Part5 Neural Networks Ⅰ
Coarse Neuron Model
Activation Function
Sigmoid has two major drawbacks:
- Saturates: When activation saturates at either tail of 0 or 1, the gradient is almost zero. It will kill the gradient and the network will barely learn.
- Not zero-centered: The output is always positive. If the gradient is concerning the output, each element of weight will descend in the same direction due to the same sign of the gradient, introducing undesirable zig-zagging dynamics.

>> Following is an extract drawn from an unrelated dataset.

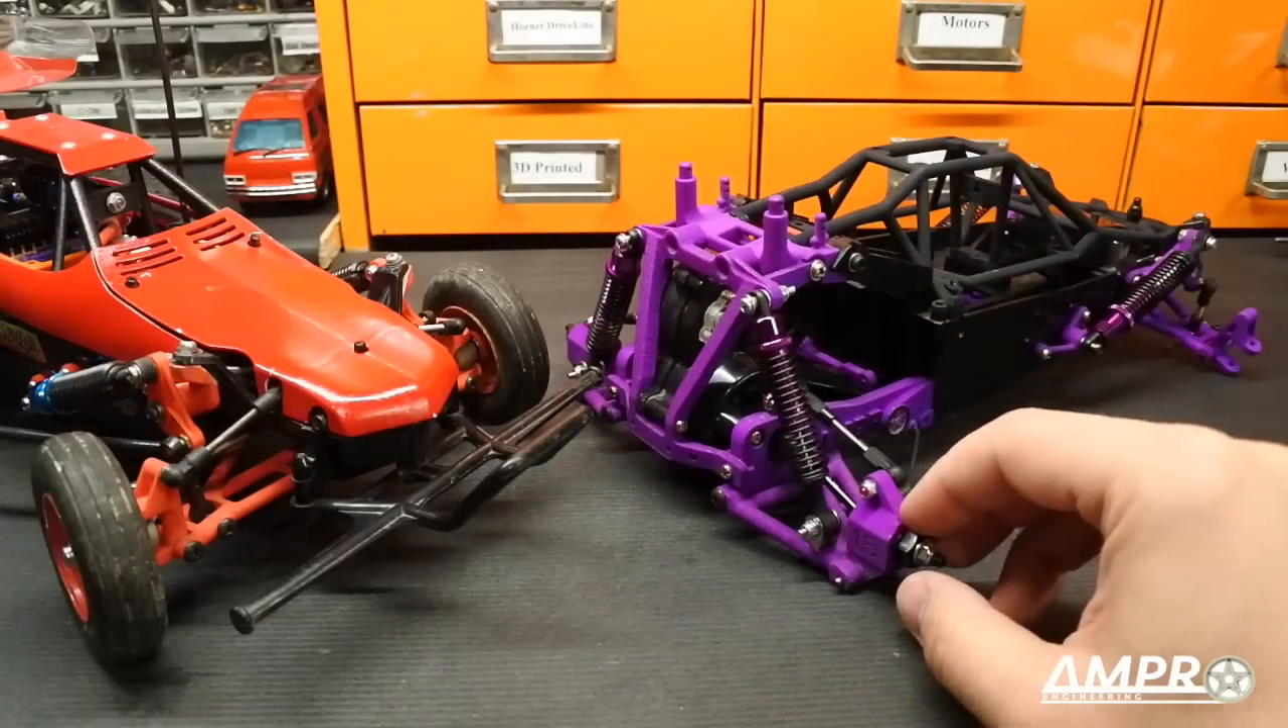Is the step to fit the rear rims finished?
No.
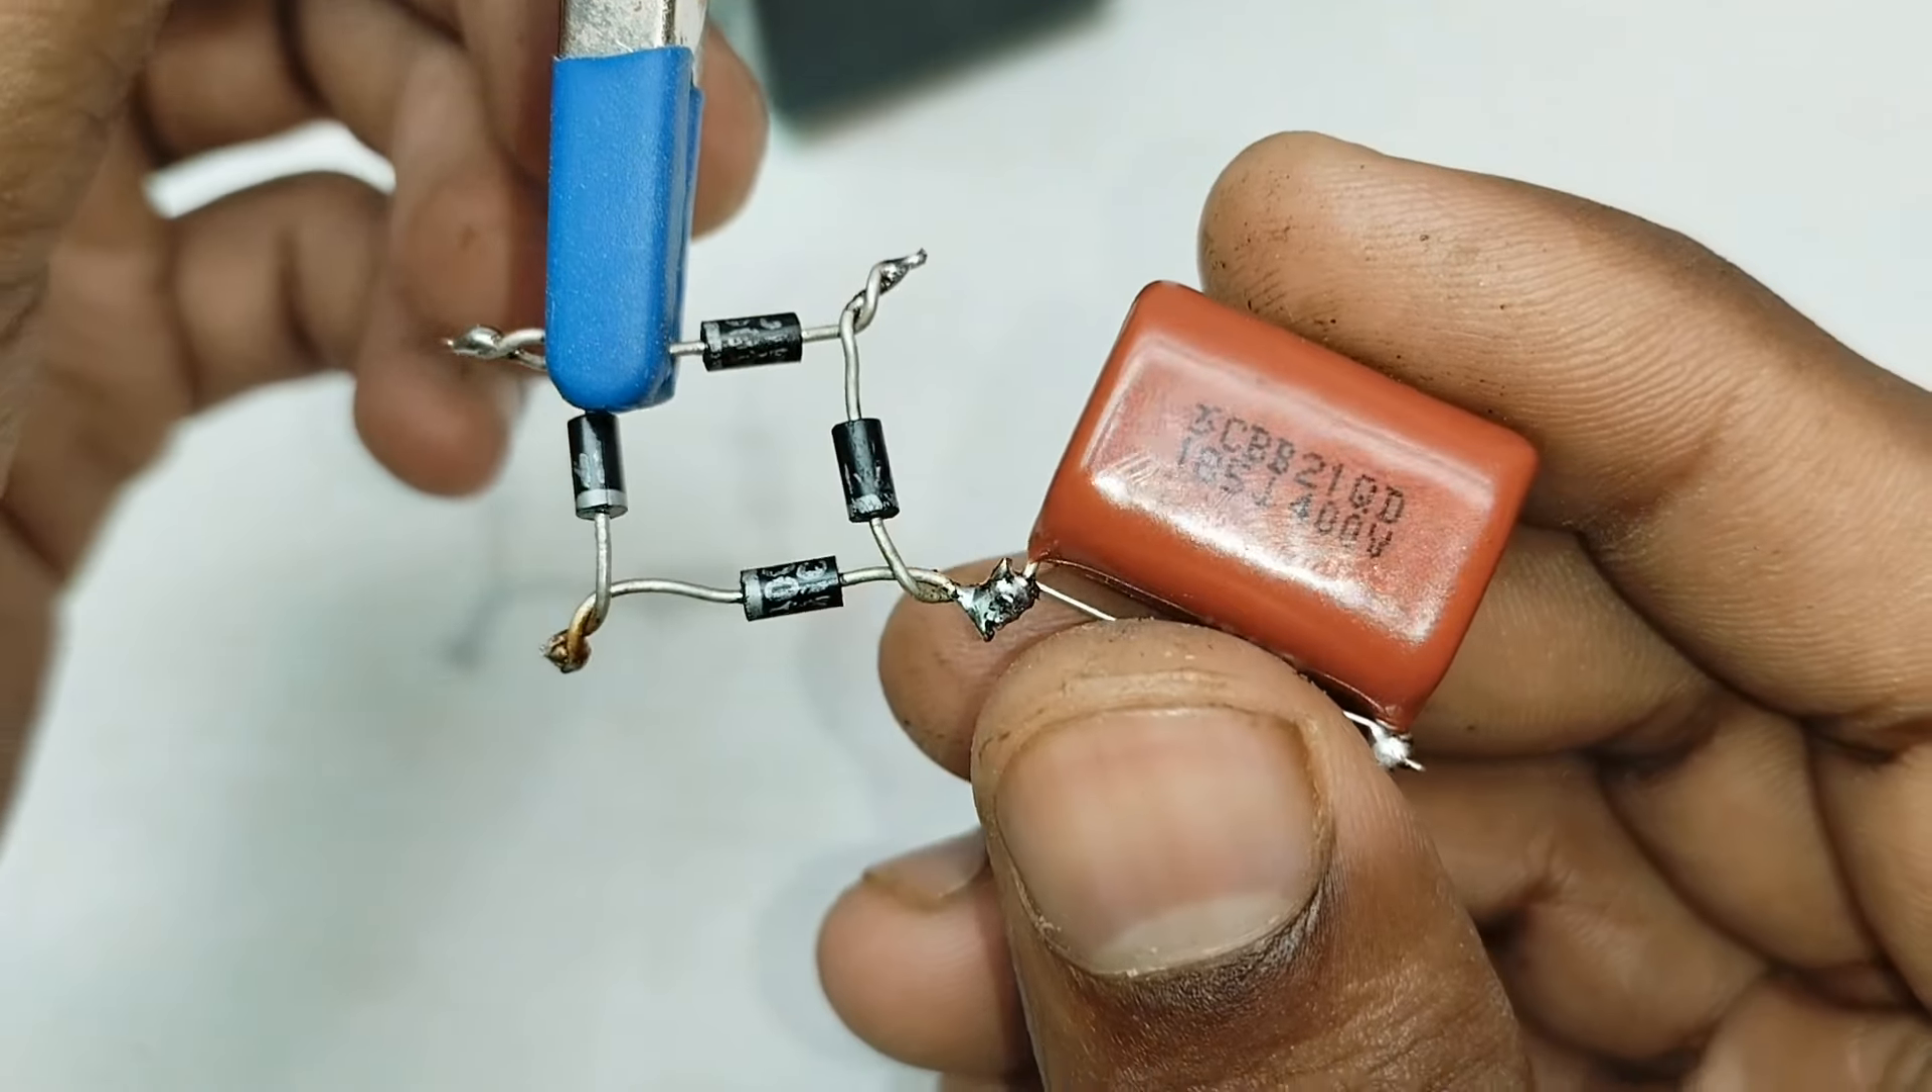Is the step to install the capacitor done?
Yes.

ReLU has one major drawback:
- Dying ReLU: A large gradient flowing through a ReLU neuron could cause the weights to update in such a way that the neuron will never activate on any datapoint again. If this happens, then the gradient flowing through the unit will forever be zero from that point on. That is, the ReLU units can irreversibly die during training since they can get knocked off the data manifold.
Note
What activation function should I use?
Always prefer ReLU;
Give Leaky ReLU, Maxout or Tanh a try;
Never use Sigmoid.
Layer-wise Organization
The most common layer type is the fully-connected layer in which neurons between two adjacent layers are fully pairwise connected, but neurons within a single layer share no connections. It is actually a combination of $f=Wx+b$ and an activation function. (Notice that the output layer has no activation function.)
Note
Naming Conventions:
When we say $N$-layer neural network, we do not count the input layer. Therefore, a single-layer neural network describes a network with no hidden layers.